Identify and interpret the slope of the least-squares regression line in context.

  1. Interpret the coefficient of determination of the least-squares regression line, r^2 \approx 0.819, in context.

  2. From Plot 2 , consider the residuals of the 11 bullfrogs.

    1. Based on the plot, approximately what is the length and mass of the bullfrog with the largest absolute value residual?

    2. Does the least-squares regression line overestimate or underestimate the mass of the bullfrog identified in part d-i? Explain your answer.

  1. 2018, Free Response, #1

The manager of a grocery store selected a random sample of 11 customers to investigate the relationship between the number of customers in a checkout line and the time to finish checkout. As soon as the selected customer entered the end of a checkout line, data were collected on the number of customers in line who were in front of the selected customer and the time, in seconds, until the selected customer was finished with the checkout. The data are shown in the following scatterplot along with the corresponding least-squares regression line and computer output.

../../../_images/2018_apstats_frp_01.png
  1. Identify and interpret in context the estimate of the intercept for the least-squares regression line.

  2. Identify and interpret in context the coefficient of determination, r^2.

  3. One of the data points was determined to be an outlier. Circle the point on the scatterplot and explain why the point is considered an outlier.

  1. 2017, Free Response, #1

Researchers studying a pack of gray wolves in North America collected data on the length x, in meters, from nose to tip of tail, and the weight y, in kilograms, of the wolves. A scatterplot of weight versus length revealed a relationship between the two variables described as positive, linear, and strong.

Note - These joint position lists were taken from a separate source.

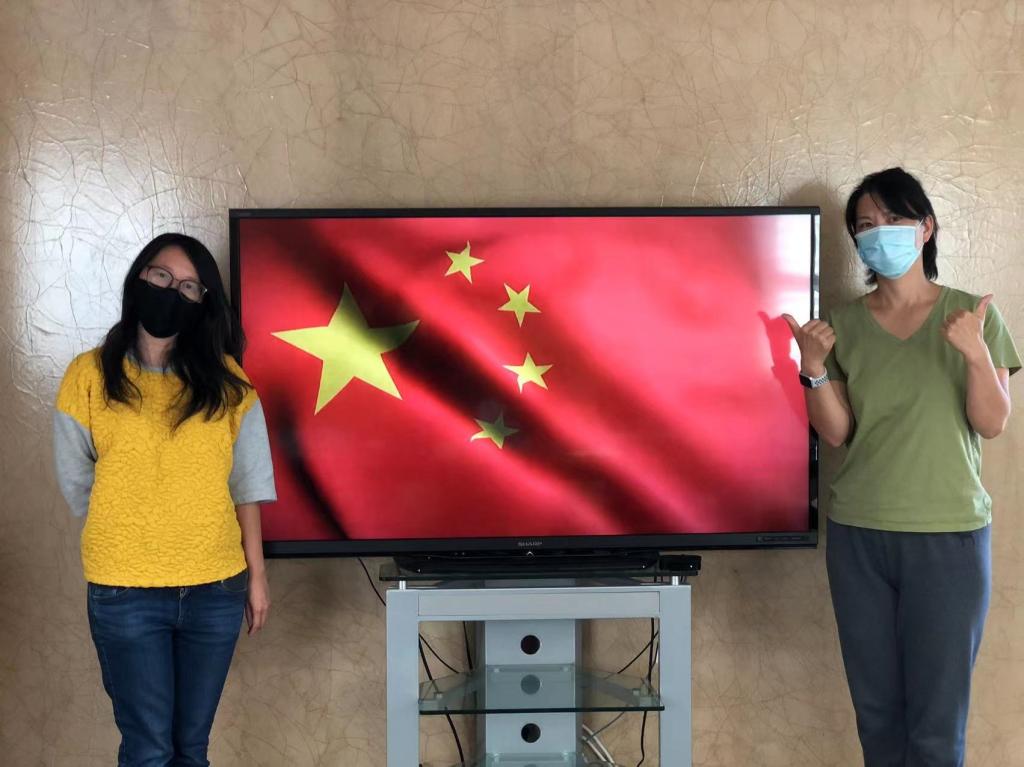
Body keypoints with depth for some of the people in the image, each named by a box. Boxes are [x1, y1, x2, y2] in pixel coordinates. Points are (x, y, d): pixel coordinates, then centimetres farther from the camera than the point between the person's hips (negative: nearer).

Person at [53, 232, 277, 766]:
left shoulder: (226, 382, 2)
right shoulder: (89, 376, -3)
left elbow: (247, 485, 5)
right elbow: (76, 484, 4)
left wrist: (256, 575, 4)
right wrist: (127, 539, 7)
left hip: (216, 589, 2)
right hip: (125, 591, -2)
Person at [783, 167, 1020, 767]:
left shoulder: (972, 314, -1)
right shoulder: (844, 325, 4)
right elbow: (837, 432, 0)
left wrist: (976, 352, -22)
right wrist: (815, 369, -16)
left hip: (949, 537, -2)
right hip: (859, 535, 2)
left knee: (937, 718, 0)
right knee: (876, 707, 9)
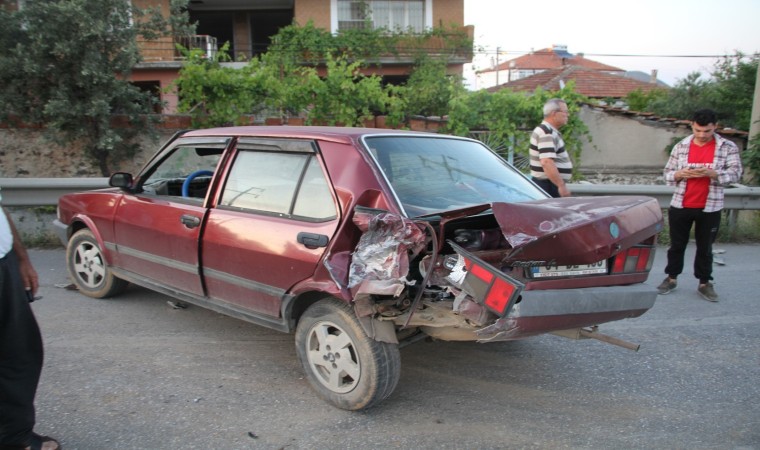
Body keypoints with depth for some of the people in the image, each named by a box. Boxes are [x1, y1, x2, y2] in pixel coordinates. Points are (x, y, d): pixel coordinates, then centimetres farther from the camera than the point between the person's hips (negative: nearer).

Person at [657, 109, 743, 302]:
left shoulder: (728, 147, -3)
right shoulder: (681, 146, 2)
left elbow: (735, 173, -10)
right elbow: (667, 173, 5)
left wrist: (711, 173, -28)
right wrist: (679, 174, -18)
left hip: (709, 209, -1)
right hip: (680, 206, 1)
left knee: (705, 248, 10)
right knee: (677, 245, 12)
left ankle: (705, 283, 22)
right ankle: (671, 278, 26)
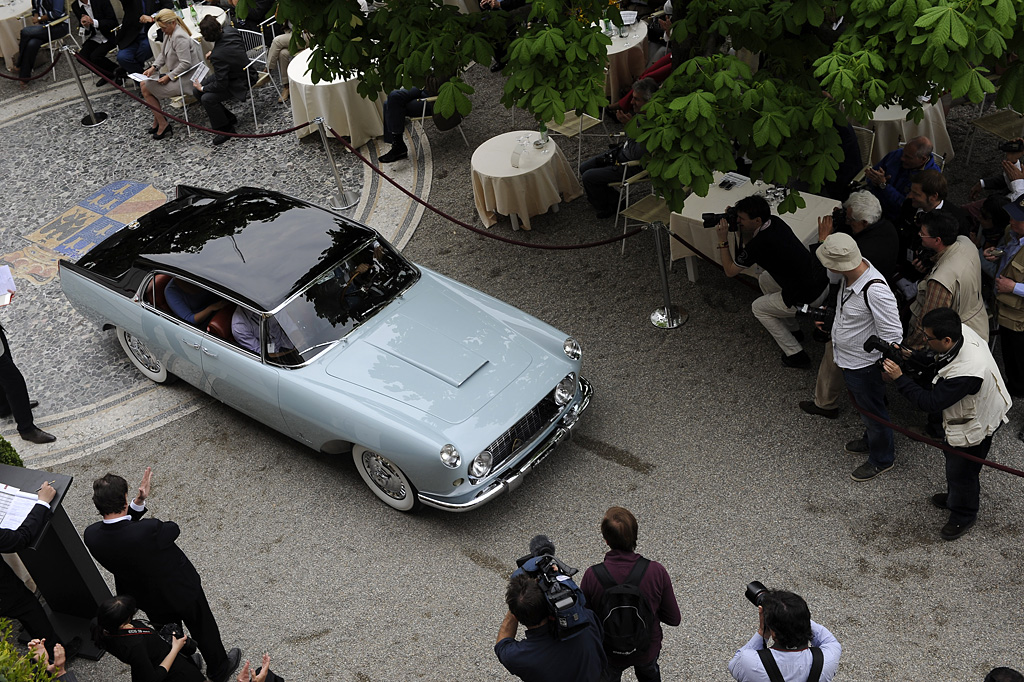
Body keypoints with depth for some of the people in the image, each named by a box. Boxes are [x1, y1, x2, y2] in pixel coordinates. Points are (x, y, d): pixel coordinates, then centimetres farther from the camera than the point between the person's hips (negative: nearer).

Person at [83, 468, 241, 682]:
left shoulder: (91, 535, -26)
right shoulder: (149, 530, -42)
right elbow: (173, 530, -17)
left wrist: (139, 501, -11)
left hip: (145, 598, 5)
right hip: (181, 590, -5)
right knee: (203, 630, 25)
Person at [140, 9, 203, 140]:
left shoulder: (179, 37, -23)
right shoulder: (169, 33, 8)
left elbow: (185, 64, -27)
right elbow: (163, 54, 18)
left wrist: (169, 77, -22)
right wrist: (153, 68, 2)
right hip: (174, 74, 10)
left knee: (146, 89, -9)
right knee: (144, 83, 8)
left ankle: (163, 125, -2)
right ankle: (157, 122, 12)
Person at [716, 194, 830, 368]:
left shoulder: (759, 244, -23)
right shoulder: (775, 222, 0)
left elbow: (730, 271, -8)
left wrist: (722, 240, -7)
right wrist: (739, 227, 4)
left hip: (808, 299, -8)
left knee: (758, 308, 16)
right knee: (764, 280, 27)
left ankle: (796, 355, 14)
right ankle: (792, 329, 38)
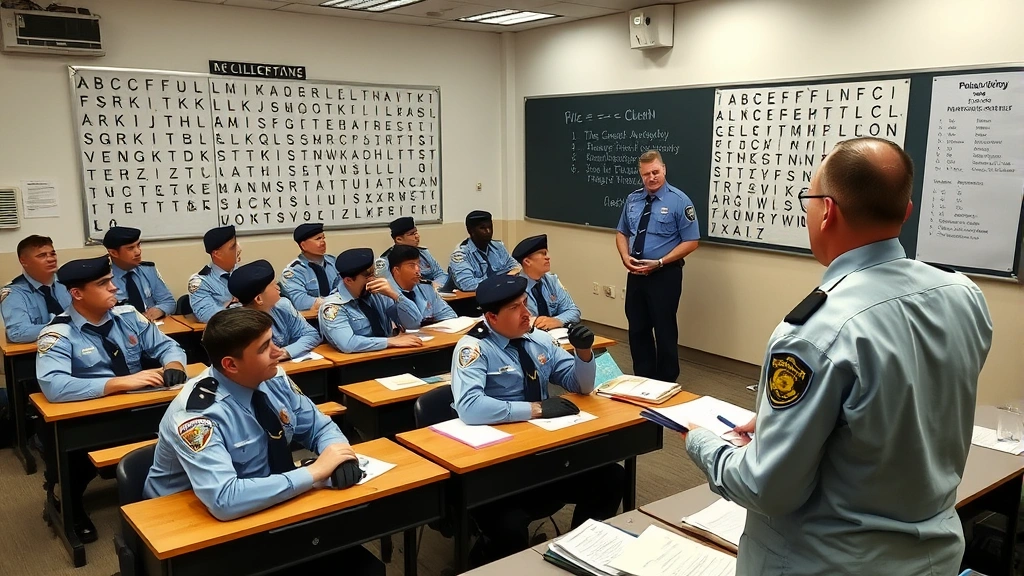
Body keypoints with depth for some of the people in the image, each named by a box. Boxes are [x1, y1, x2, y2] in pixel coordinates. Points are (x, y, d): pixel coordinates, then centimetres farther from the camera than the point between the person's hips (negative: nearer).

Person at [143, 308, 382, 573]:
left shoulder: (273, 379, -8)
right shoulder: (199, 414, -27)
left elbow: (320, 428, 5)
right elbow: (224, 501, -38)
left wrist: (337, 453, -18)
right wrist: (313, 473, -32)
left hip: (272, 505, 5)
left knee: (366, 564, -11)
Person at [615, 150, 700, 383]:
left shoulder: (679, 200, -10)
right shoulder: (633, 199, 7)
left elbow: (691, 241, -11)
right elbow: (622, 233, 16)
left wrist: (659, 263, -18)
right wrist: (625, 257, -5)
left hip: (665, 274, -5)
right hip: (635, 274, 5)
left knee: (664, 330, 6)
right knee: (637, 328, 13)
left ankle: (666, 383, 20)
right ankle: (642, 378, 29)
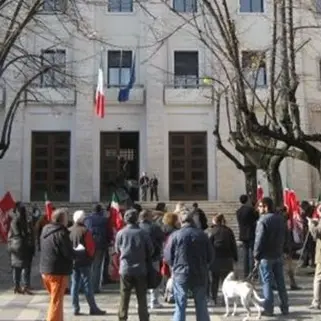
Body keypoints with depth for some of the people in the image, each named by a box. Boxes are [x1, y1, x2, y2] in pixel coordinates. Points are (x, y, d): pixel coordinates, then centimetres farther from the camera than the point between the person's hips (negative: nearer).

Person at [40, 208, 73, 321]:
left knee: (55, 300, 22)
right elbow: (69, 254, -19)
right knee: (56, 302, 2)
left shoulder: (45, 230, 8)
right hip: (58, 271, -8)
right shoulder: (61, 233, -18)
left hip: (45, 270, 8)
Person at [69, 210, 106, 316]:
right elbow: (91, 246, -11)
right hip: (84, 261, -5)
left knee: (74, 284, 8)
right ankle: (93, 308, 3)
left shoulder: (69, 231, 5)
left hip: (72, 261, 5)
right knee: (87, 285, -1)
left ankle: (76, 309, 9)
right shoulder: (85, 231, -10)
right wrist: (90, 256, 6)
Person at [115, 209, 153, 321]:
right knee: (142, 297, 8)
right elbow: (150, 250, -1)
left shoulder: (120, 233, -7)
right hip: (140, 269, 0)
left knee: (124, 297, 11)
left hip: (125, 269, 1)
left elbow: (117, 250, 6)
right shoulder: (142, 233, -9)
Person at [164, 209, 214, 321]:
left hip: (180, 275, -2)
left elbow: (167, 257, -5)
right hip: (200, 275, 2)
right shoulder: (202, 235, -1)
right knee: (201, 306, 14)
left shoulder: (175, 236, -9)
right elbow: (210, 256, 5)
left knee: (180, 307, 5)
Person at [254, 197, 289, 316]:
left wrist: (256, 256, -10)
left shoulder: (263, 220, -18)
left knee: (267, 282, 2)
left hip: (266, 257, -6)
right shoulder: (281, 218, 5)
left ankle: (268, 309, 6)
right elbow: (285, 236, 12)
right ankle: (285, 307, 21)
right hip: (279, 255, 6)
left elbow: (259, 240, -18)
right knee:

  1. For the situation described above, explain what is meant by each of the following words.

    1. Positive:

    2. Linear:

    3. Strong:

  2. The data collected from the wolves were used to create the least-squares equation hat{y}_i = -16.46 + 35.02 \cdot x_i. Interpret the meaning of the slope of the least-squares regression line in context.

  3. One wolf in the pack with a length of 1.4 meters had a residual of -9.67 kilograms. What was the weight of the wolf?